The debut performance on the twenty-first was an impressive one, Lez Brotherston's production design having opted for an explicitly cinematic effect. The principals on this night (drawn from the first names listed) danced well and expressively, ably performing not only the technical demands of the dance but also doing so utterly in character. All too often it is easy to forget that dance is an art form that makes multiple simultaneous demands at the physical and mental levels; nowhere is this more obviously so than in a performance such as this. Jolicoeur-Nye and Wagner were excellent as the monster's primary targets, and Hunt's Lucy falls exquisitely before our eyes from victim to beast. But without doubt, it is Krutzkamp's Dracula who steals the show, sweeping onto the stage in such a commanding presence that every eye is immediately drawn to him. His seduction--for, let us be honest, seduction is exactly what it is--of the Harkers is swift and sure. He dances a line between sensual and feral, the perfect alpha predator.

The ballet's elaborate score is performed ably by the KC Symphony, making use of unusual instruments and other devices to bring Feeney's challenging score to life. The scenery and costumes, on loan from the Atlanta Ballet, assist ably in setting the mood, the sets being particularly versatile in moving from one scene to the next. David Grill's lighting design is generally excellent, as is Nadia Thompson's staging.

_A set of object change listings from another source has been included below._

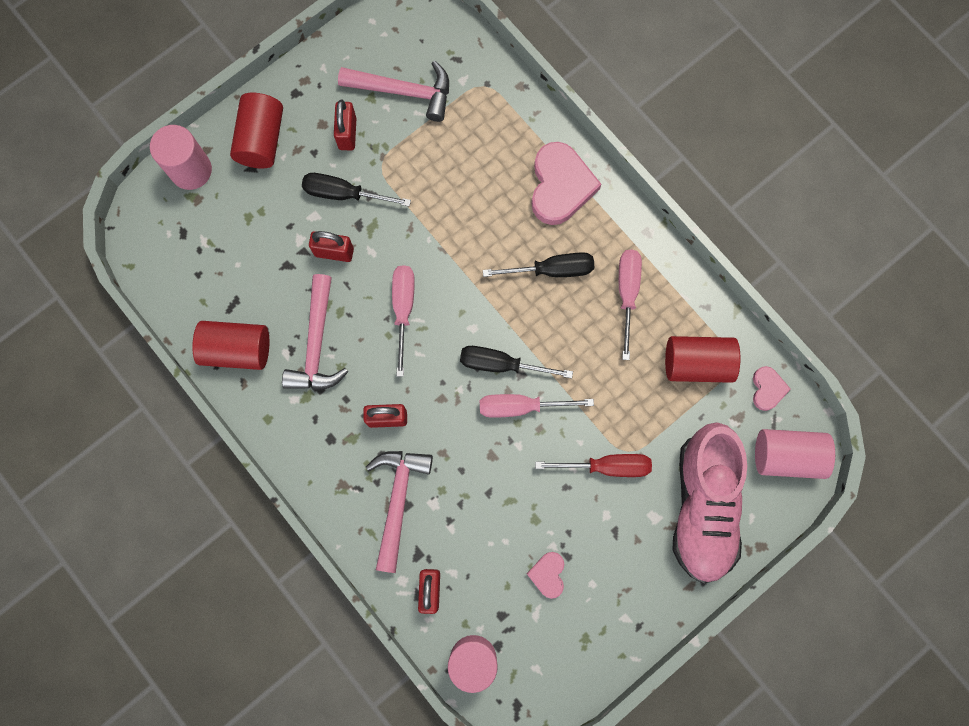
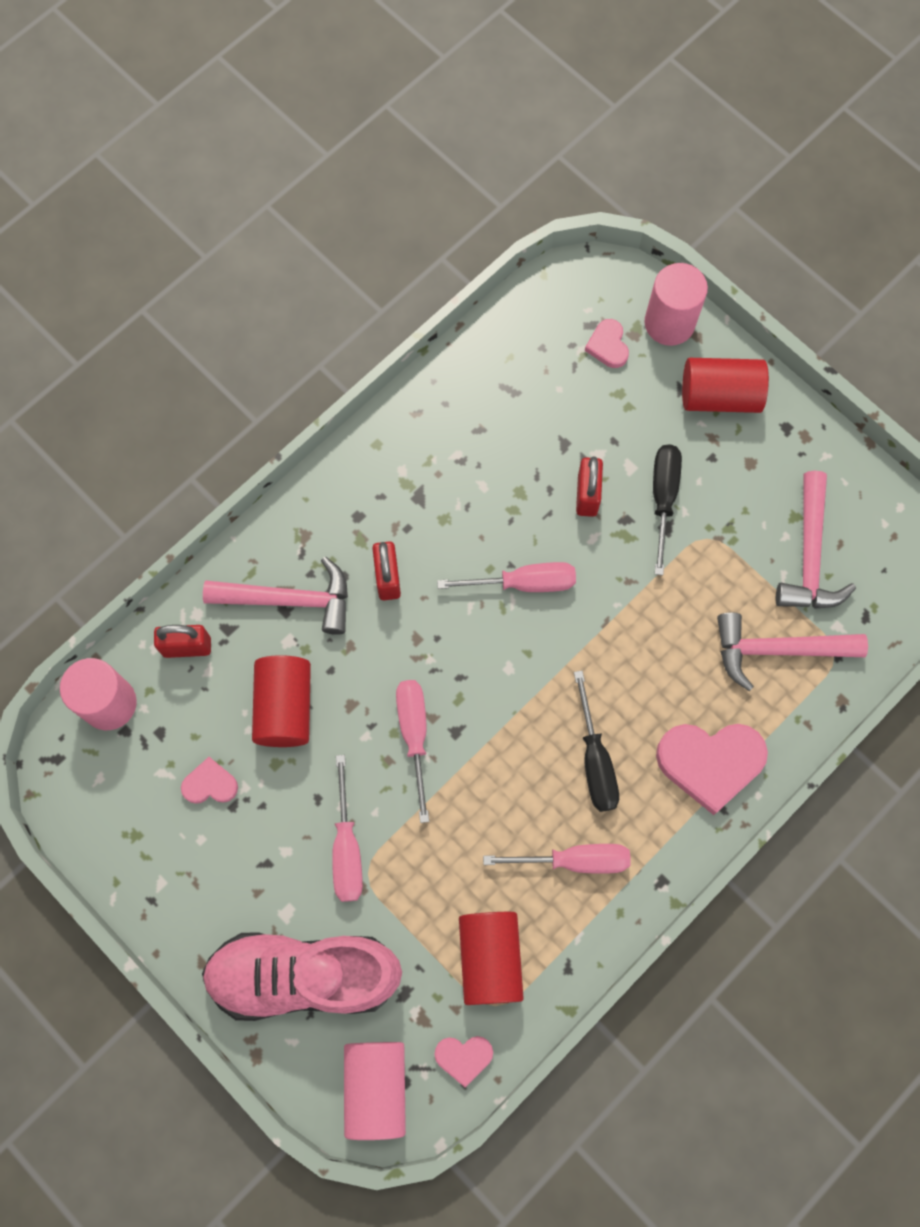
camera: 85 degrees right, 5 degrees down
red cylinder [192,321,269,370] -> red cylinder moved to [252,655,311,747]
pink hammer [282,274,348,390] -> pink hammer moved to [717,612,868,691]
red padlock [334,100,356,150] -> none
black screwdriver [460,346,573,378] -> none
red screwdriver [535,454,652,477] -> pink screwdriver [332,755,363,902]
none -> pink heart [585,319,629,368]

About the only quibble this reviewer could find was with the opening of the second act, at which Lucy and her suitors are introduced during a tea dance. This scene is not bad in itself, and does give the opportunity to show off some talented work by the members of the corps, but does frankly run a bit long. The scene establishes that it is a lovely day with innocents enjoying the weather and each other's company and so on, and then goes on establishing it over the next several minutes, so that this reviewer found herself realizing with something of a start that she had almost completely forgotten about Dracula. It does pick up very quickly afterwards, but it did seem to rather bring the story to a halt, at least for a little while.

This, however, is a minor issue, and overall the ballet was an excellent performance. They have put together a marvelous production here, and this reviewer would not be sorry to see it become a semi-regular feature of the ballet season--perhaps not quite as regular as the inevitable Nutcracker, but every few seasons or so. This is an incredibly complex work, but it is also just about as fun as ballet gets, and is a fitting addition to what has been thus far a most enjoyable season.